# [Excerpt to read]
Welcome back Gerard,
I fear I made a mistake in the post you were replying to. Just to get you
up to speed as quickly as possible with my problem I'll give you a quick
run down of where I am now.
I have two machines both plugged into the same RAID controller. I was
doing all of my testing on one machine. The last test I ran with the 32
max, 32 default ended up eating my root filesystem. Since I had the other
machine rather than reinstalling I just moved over to the backup (while
the machines are shareing /usr and /home, / and /var are unique).
On the backup I continued my tests. 8 max, 8 default worked. 32 max, 8
default, okay. That is when I tried the 255 max, 32 default. That also
worked, and puzzled me, thus the post.
I have since tried 255 max, 255 default. That also works, but I think
might be able to cause trouble as the controller sees 5 drives, but they
are in fact all on 1 RAID controller with a max combined queue depth of
1024. If I pushed all 5 drives as hard as possible, could I queue up more
than 1024 commands? Reguardless...

# [Excerpted records]
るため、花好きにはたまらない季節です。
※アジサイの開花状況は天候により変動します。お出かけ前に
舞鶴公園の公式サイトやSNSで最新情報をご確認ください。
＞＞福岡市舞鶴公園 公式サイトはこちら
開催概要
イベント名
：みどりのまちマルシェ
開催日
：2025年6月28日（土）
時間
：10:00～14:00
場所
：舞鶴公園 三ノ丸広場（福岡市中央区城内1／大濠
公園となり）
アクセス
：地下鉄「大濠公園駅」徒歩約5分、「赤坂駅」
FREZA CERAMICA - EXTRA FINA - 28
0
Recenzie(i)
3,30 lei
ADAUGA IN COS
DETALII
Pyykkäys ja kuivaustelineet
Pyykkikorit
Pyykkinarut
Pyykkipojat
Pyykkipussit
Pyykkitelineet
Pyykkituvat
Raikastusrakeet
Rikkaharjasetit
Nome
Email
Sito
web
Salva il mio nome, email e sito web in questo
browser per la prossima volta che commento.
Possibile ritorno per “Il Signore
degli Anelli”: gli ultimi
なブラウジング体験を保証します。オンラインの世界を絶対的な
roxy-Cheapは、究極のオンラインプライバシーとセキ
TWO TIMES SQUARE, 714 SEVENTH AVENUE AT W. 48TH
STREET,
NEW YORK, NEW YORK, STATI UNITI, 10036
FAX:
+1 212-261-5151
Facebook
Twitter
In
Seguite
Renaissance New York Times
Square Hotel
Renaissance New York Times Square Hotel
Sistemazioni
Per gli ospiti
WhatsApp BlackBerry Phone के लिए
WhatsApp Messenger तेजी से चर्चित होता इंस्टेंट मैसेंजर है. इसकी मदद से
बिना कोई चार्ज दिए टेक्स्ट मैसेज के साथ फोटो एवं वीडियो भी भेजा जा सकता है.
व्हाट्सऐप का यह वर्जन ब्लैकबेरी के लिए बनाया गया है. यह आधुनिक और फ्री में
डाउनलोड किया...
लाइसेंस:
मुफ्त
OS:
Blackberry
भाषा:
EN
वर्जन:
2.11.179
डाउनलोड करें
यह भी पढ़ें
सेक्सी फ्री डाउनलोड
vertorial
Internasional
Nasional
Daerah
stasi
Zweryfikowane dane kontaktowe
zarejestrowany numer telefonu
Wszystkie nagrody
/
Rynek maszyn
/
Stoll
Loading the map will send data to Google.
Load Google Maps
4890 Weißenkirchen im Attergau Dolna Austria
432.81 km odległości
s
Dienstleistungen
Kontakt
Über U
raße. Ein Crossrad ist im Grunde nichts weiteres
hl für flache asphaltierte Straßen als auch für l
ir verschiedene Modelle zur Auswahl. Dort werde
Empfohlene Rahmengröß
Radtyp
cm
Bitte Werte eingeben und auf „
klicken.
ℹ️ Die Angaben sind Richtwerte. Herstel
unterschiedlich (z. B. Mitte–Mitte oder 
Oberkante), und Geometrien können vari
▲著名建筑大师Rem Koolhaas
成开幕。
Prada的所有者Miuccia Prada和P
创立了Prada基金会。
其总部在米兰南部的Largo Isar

# [Assignment]
Continue the post about queue depth testing on the RAID controller from its last sentence.

# [Answer box]
Sometime last week after getting most of the way to crazy, not being able
to reproduce the problem. I went back to the first machine I was
using. Bam, instant problem (255/255), and the was just with dd'ing
/dev/zero over the disk.
I said, "hmmm", went to the second machine, tried the dd, worked
fine. Built a new kernel with 8/8 queueing. Tried it on the first
machine. I watched the "Dirty Cache %" on the RAID controller as I
dd'ed. As soon as it hit 100% the driver started throwing errors. The
other machine holds out fine even when holding at 100% dirty.
These boards are supposed to be identical. But they don't seem to act the
same using the same kernel with the same test. Do you (or anyone on
l-s) have a clue as to what the problem could be?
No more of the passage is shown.